Hi. Thanks for taking that question. I have a quick one regarding the non-operated assets. Specifically, how do you see the contribution from these areas

speaker
Enrique Cuna
Analyst, JP Morgan

Thank you.

speaker
Miguel Galucho
Chairman and CEO

Thank you, Oriana, for the question. Yeah, look, La Marga Chica is performing quite well. When we acquired the block, if you remember, we were producing around 38,000 barrels per day. This is Vista working interest. And in Q1, we produced around 48 barrels of oil per day, so a 25% increase. For the rest of the year, as we said, we are expecting a flattish forecast or even a slightly growth. But yes, happy with acquisition, happy with the performance, happy with the relationship that we have today with YPF, the operational level. everything is working pretty well.

speaker
Miguel

Thank you. You're welcome.

speaker
Operator
Conference Call Operator

Thank you. And our next question will come from Matias Cataruzzi from AdCap. Your line is open.

speaker
Matias Cataruzzi
Analyst, AdCap

Hello. Good day, Miguel and management team. My question is as follows. How would the 2026 EBITDA and free cash flow guidance look

speaker
Miguel Galucho
Chairman and CEO

at a branch of 105 or 115 dollars per barrel in the new guidance framework thank matthias i like this question so i think as a rule of thumb the way you got it if you consider that every 10 increase between q2 and q4 you have to think that we will capture around $275 million of EBITDA and $250 million of free cash flow. So back to your numbers, I mean, we show early $95 brand for Q2 to Q4. EBITDA will be estimated around 2.9 in 2026. And at Harry 5, that same EBITDA will be 3.2. an $915 brand, it will be almost $3.5 billion. In the case of free cash flow, a $95 brand scenario, the free cash flow will be around $1 billion for the full year, and $105, $1.25, and $115, $1.5 billion of free cash flow during the year.

speaker
Miguel

Thank you for the question. Thanks to you.

speaker
Operator
Conference Call Operator

Thank you.

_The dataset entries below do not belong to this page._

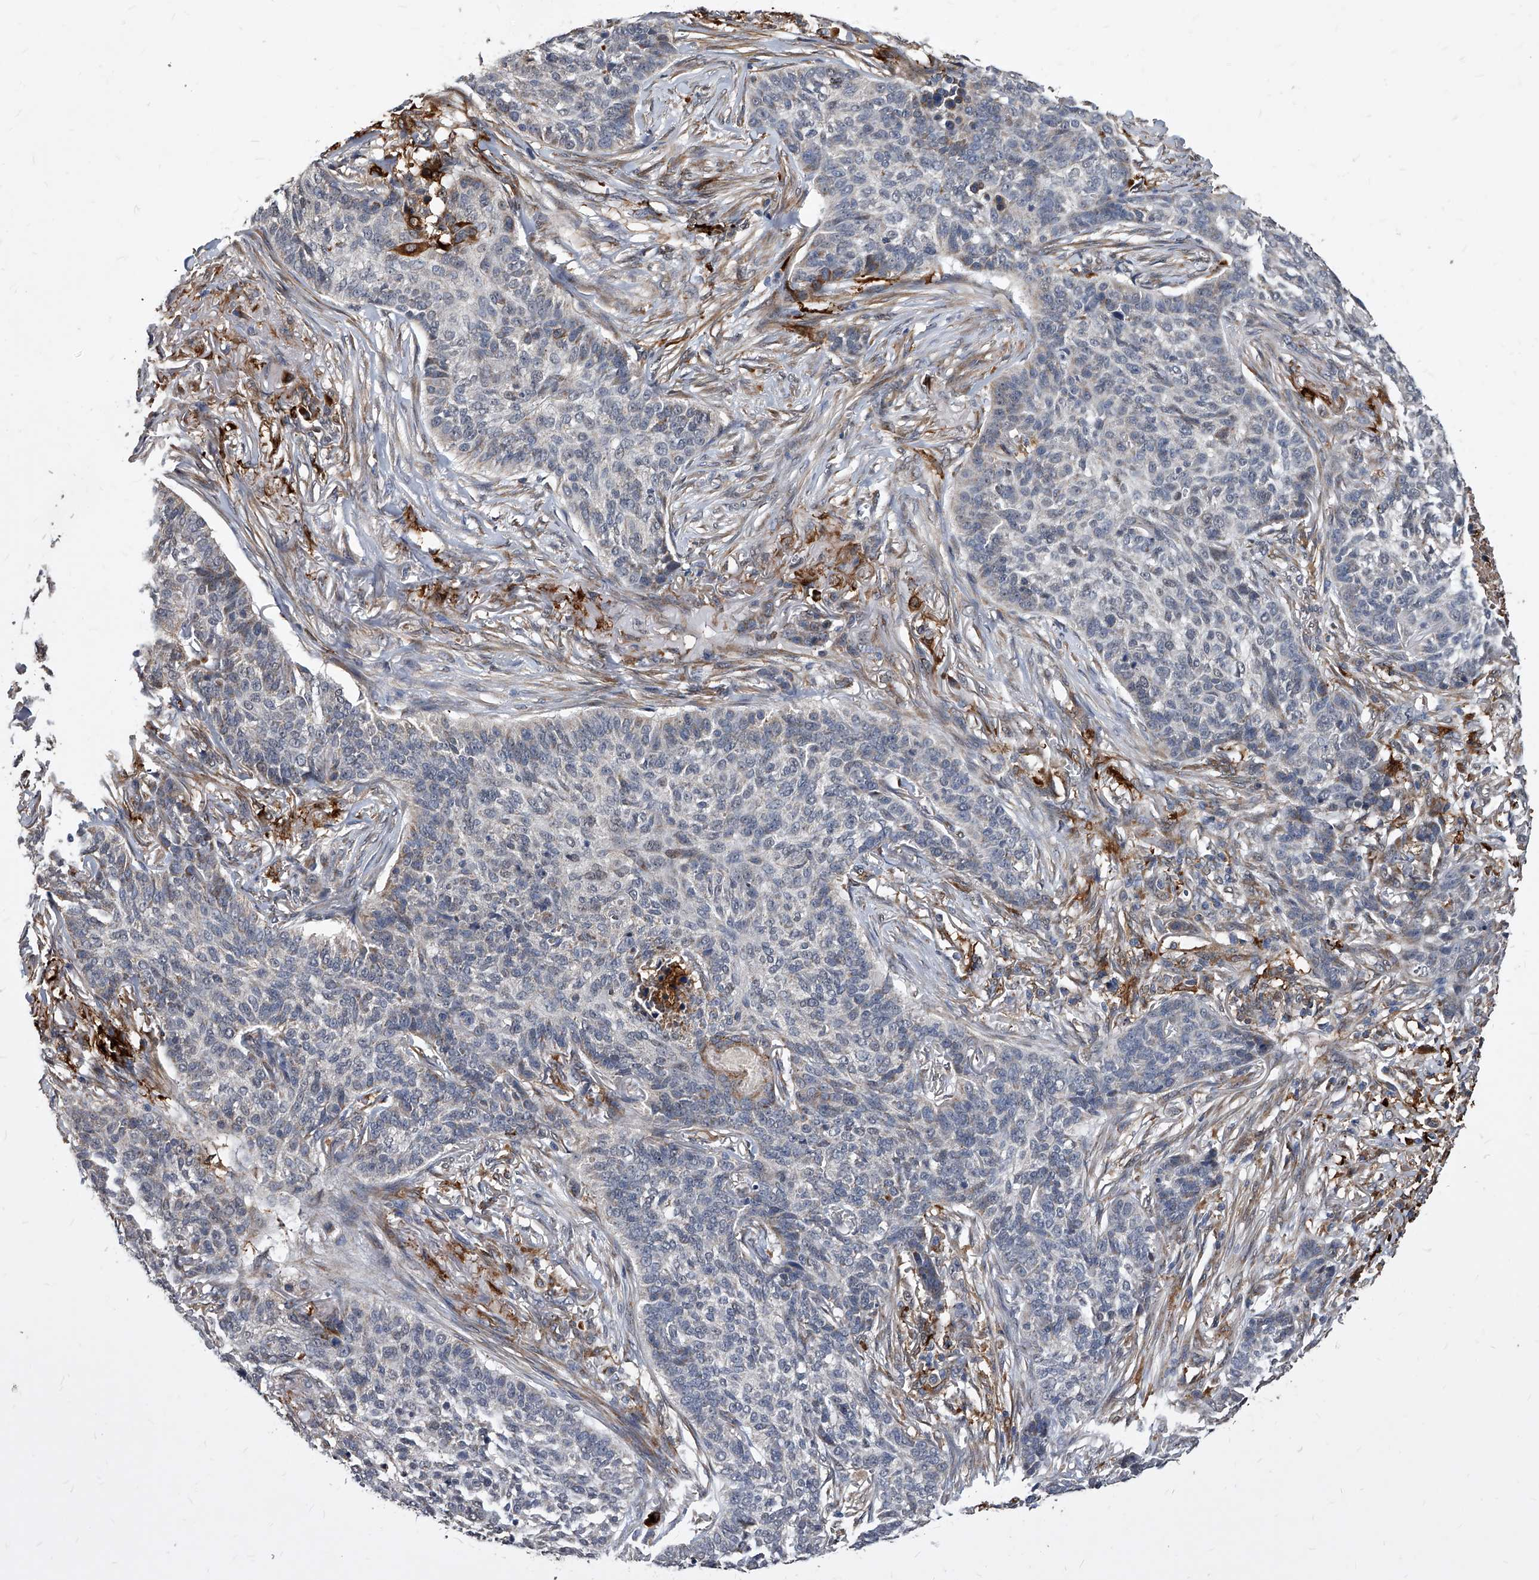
{"staining": {"intensity": "weak", "quantity": "<25%", "location": "cytoplasmic/membranous"}, "tissue": "skin cancer", "cell_type": "Tumor cells", "image_type": "cancer", "snomed": [{"axis": "morphology", "description": "Basal cell carcinoma"}, {"axis": "topography", "description": "Skin"}], "caption": "Image shows no protein staining in tumor cells of skin cancer tissue. (Stains: DAB (3,3'-diaminobenzidine) IHC with hematoxylin counter stain, Microscopy: brightfield microscopy at high magnification).", "gene": "SOBP", "patient": {"sex": "male", "age": 85}}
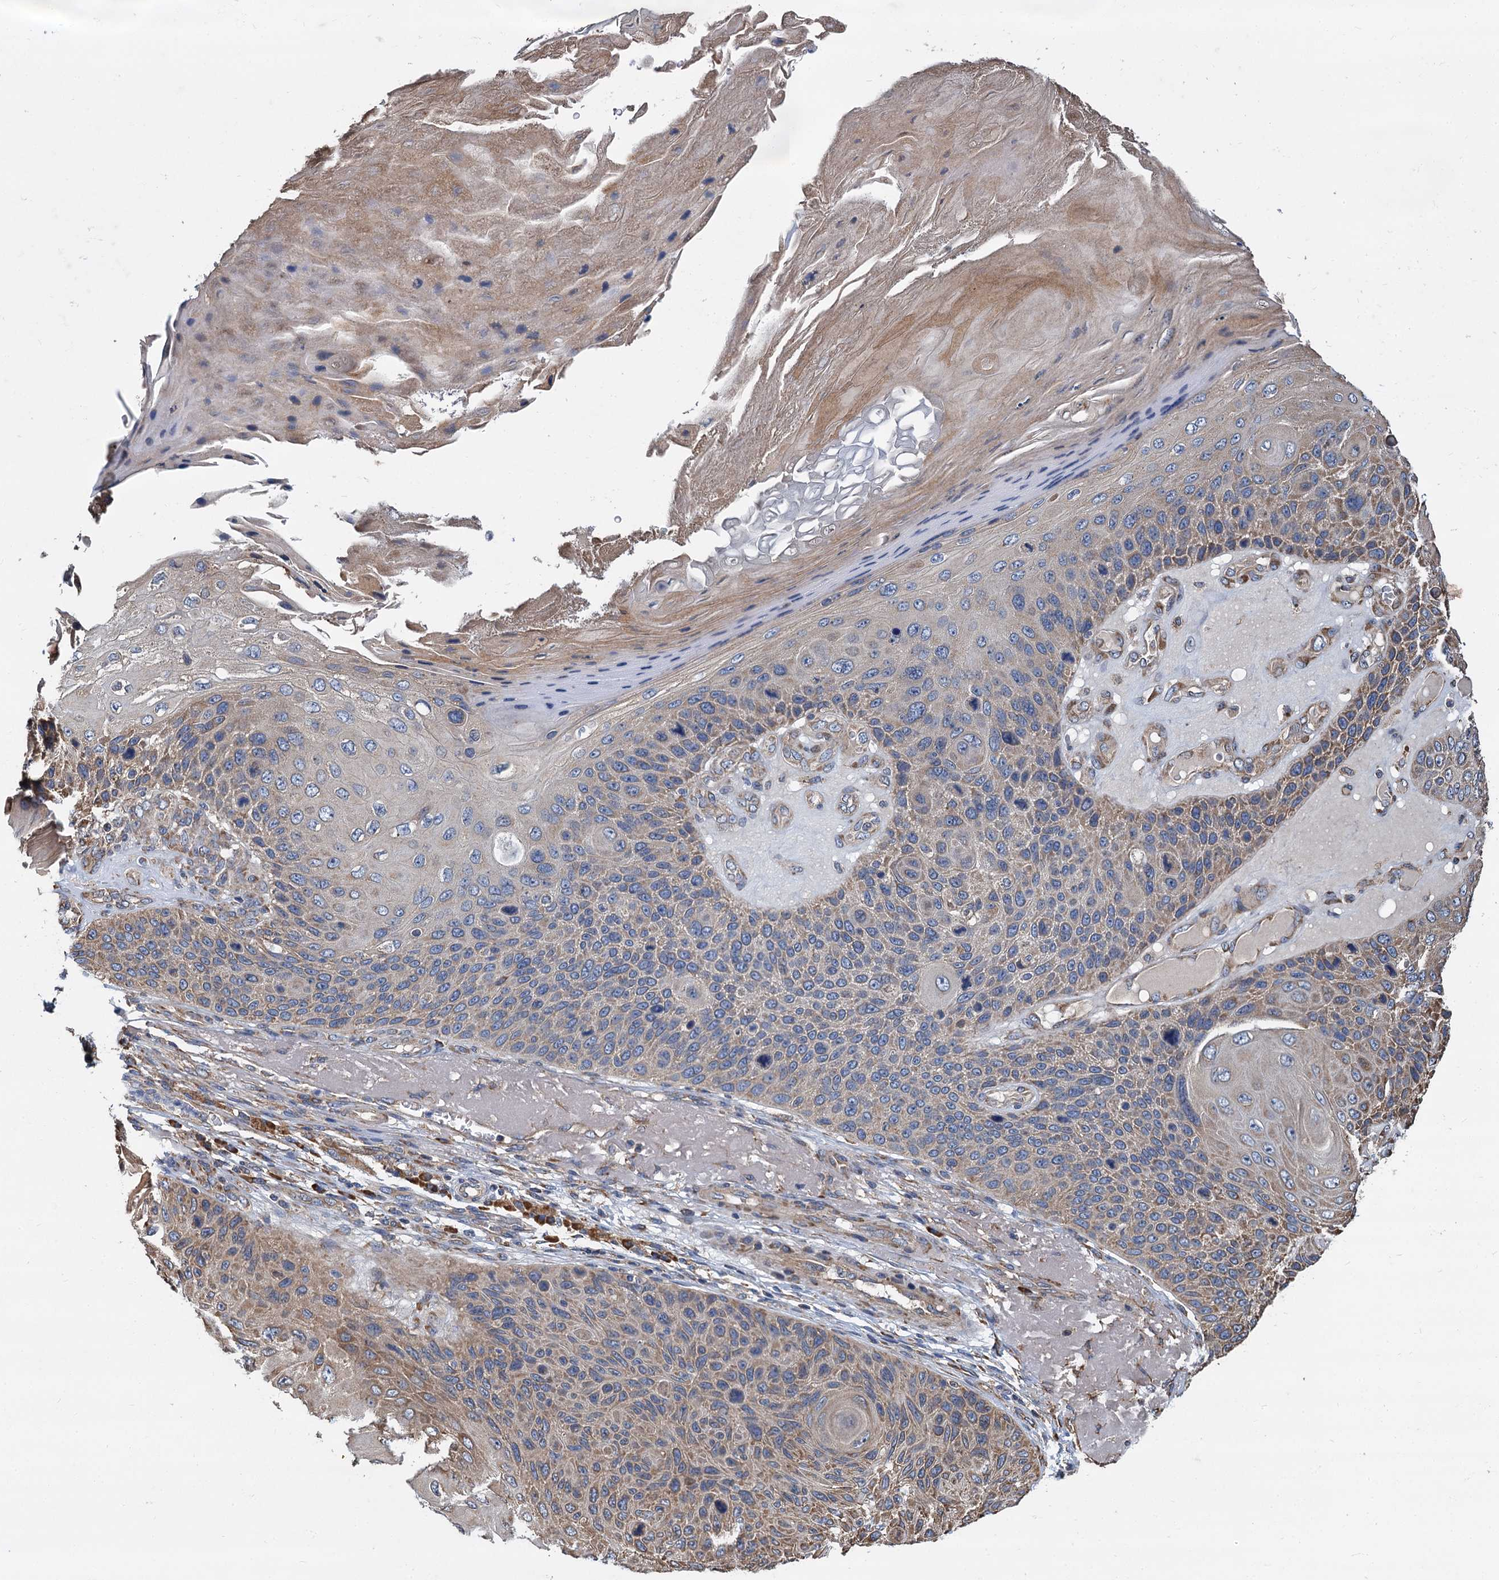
{"staining": {"intensity": "weak", "quantity": "25%-75%", "location": "cytoplasmic/membranous"}, "tissue": "skin cancer", "cell_type": "Tumor cells", "image_type": "cancer", "snomed": [{"axis": "morphology", "description": "Squamous cell carcinoma, NOS"}, {"axis": "topography", "description": "Skin"}], "caption": "This image reveals immunohistochemistry staining of human skin cancer (squamous cell carcinoma), with low weak cytoplasmic/membranous positivity in about 25%-75% of tumor cells.", "gene": "LINS1", "patient": {"sex": "female", "age": 88}}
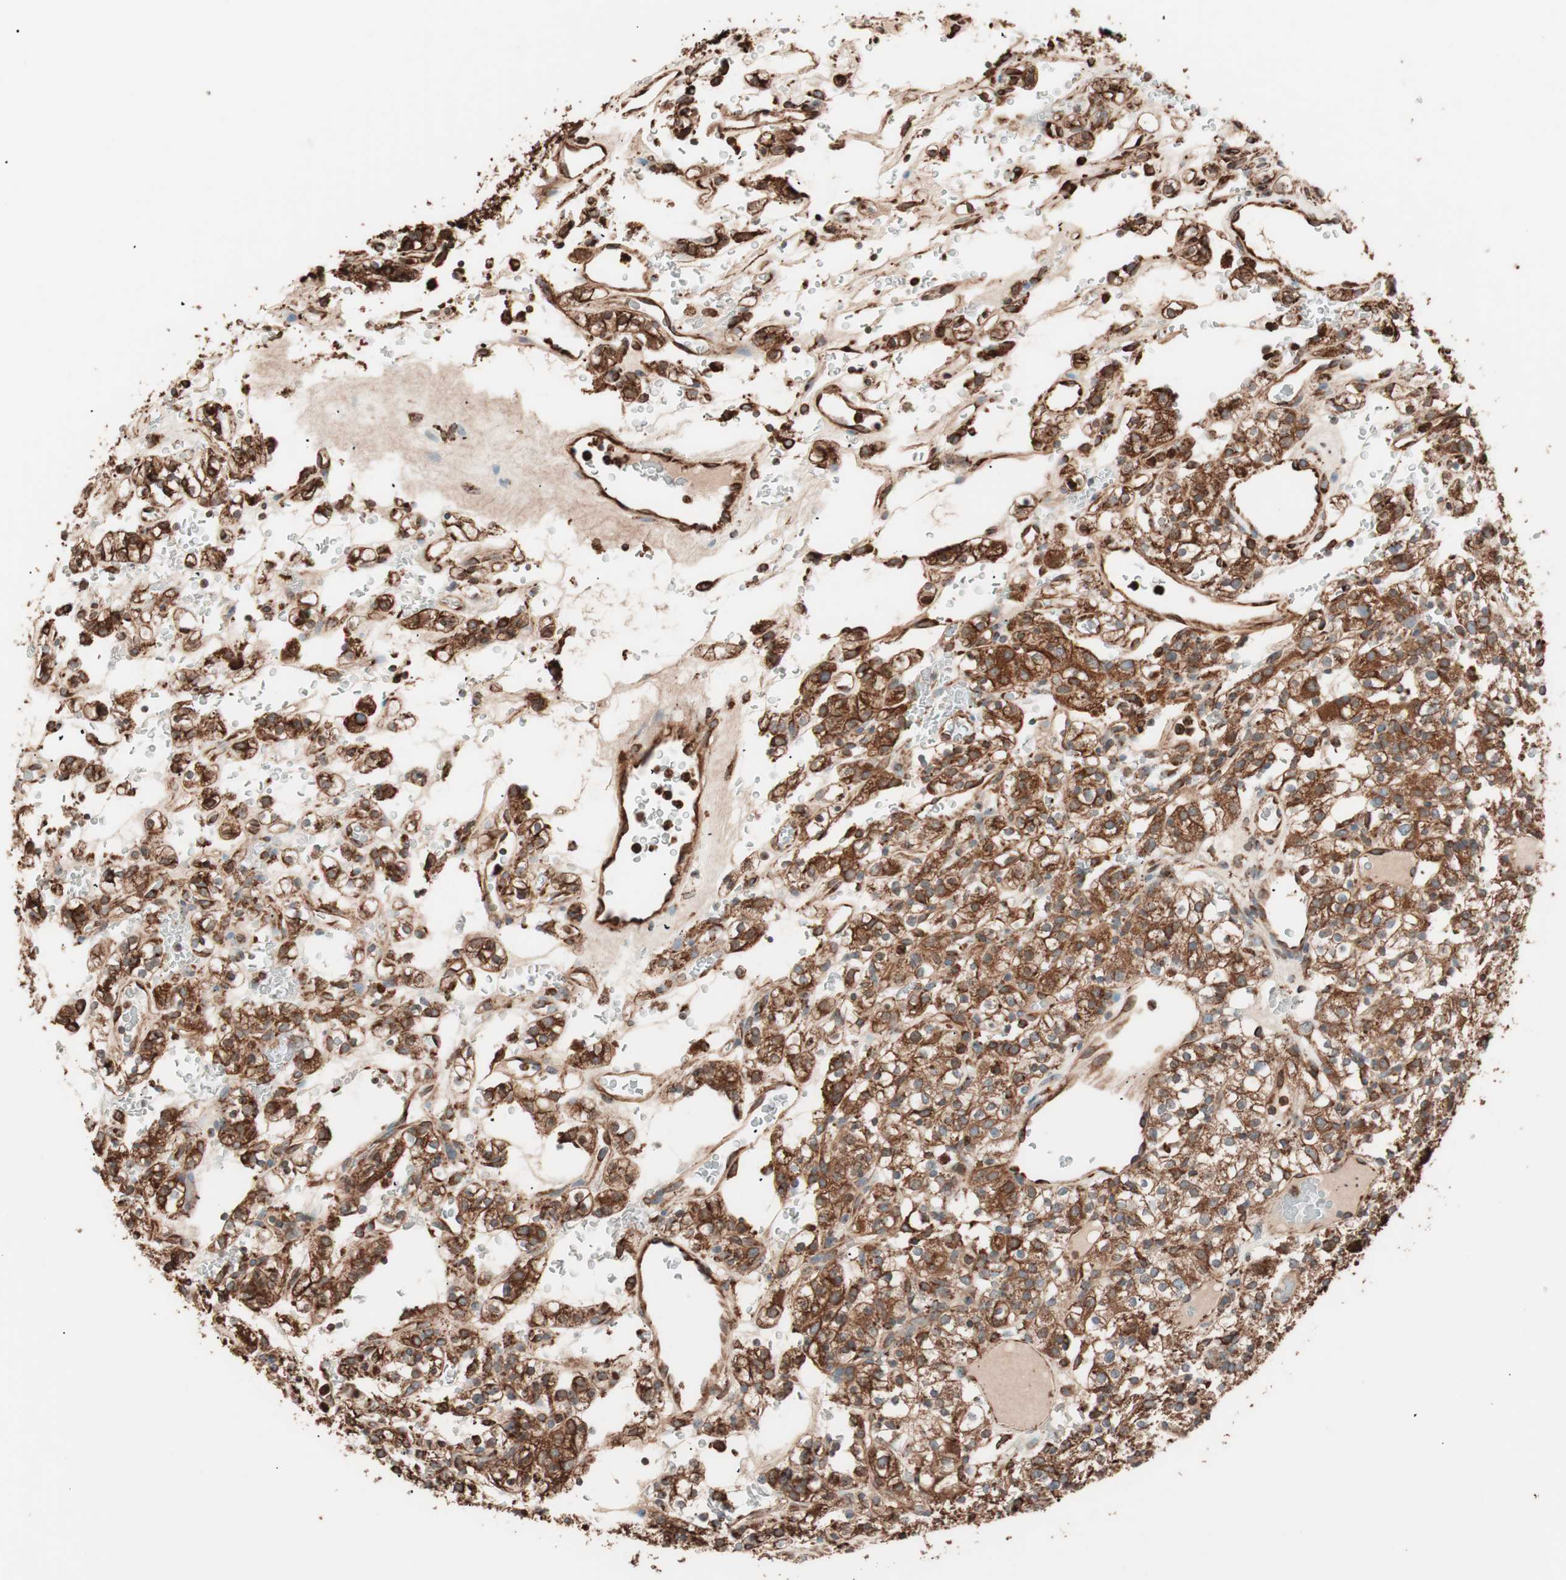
{"staining": {"intensity": "strong", "quantity": ">75%", "location": "cytoplasmic/membranous"}, "tissue": "renal cancer", "cell_type": "Tumor cells", "image_type": "cancer", "snomed": [{"axis": "morphology", "description": "Normal tissue, NOS"}, {"axis": "morphology", "description": "Adenocarcinoma, NOS"}, {"axis": "topography", "description": "Kidney"}], "caption": "Immunohistochemistry (IHC) of human renal cancer (adenocarcinoma) displays high levels of strong cytoplasmic/membranous staining in approximately >75% of tumor cells.", "gene": "VEGFA", "patient": {"sex": "female", "age": 72}}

I'm not showing any further questions at this time. I want to turn the call back over to Miguel for any closing remarks.

speaker
Miguel Galucho
Chairman and CEO

So, guys, thank you very much for the participation, for the good question. Very positive about what is coming up. We are starting the year from the operational point of view and the production point of view in good grounds. and very confident for Q3, Q4, and Q4. It should be an excellent year for us. Thank you very much for the continued support and have a good day.

speaker
Operator
Conference Call Operator

Thank you for your participation in today's conference. This does conclude the program. You may now disconnect. Everyone have a great day.

Disclaimer

This conference call transcript was computer generated and almost certianly contains errors. This transcript is provided for information purposes only.EarningsCall, LLC makes no representation about the accuracy of the aforementioned transcript, and you are cautioned not to place undue reliance on the information provided by the transcript.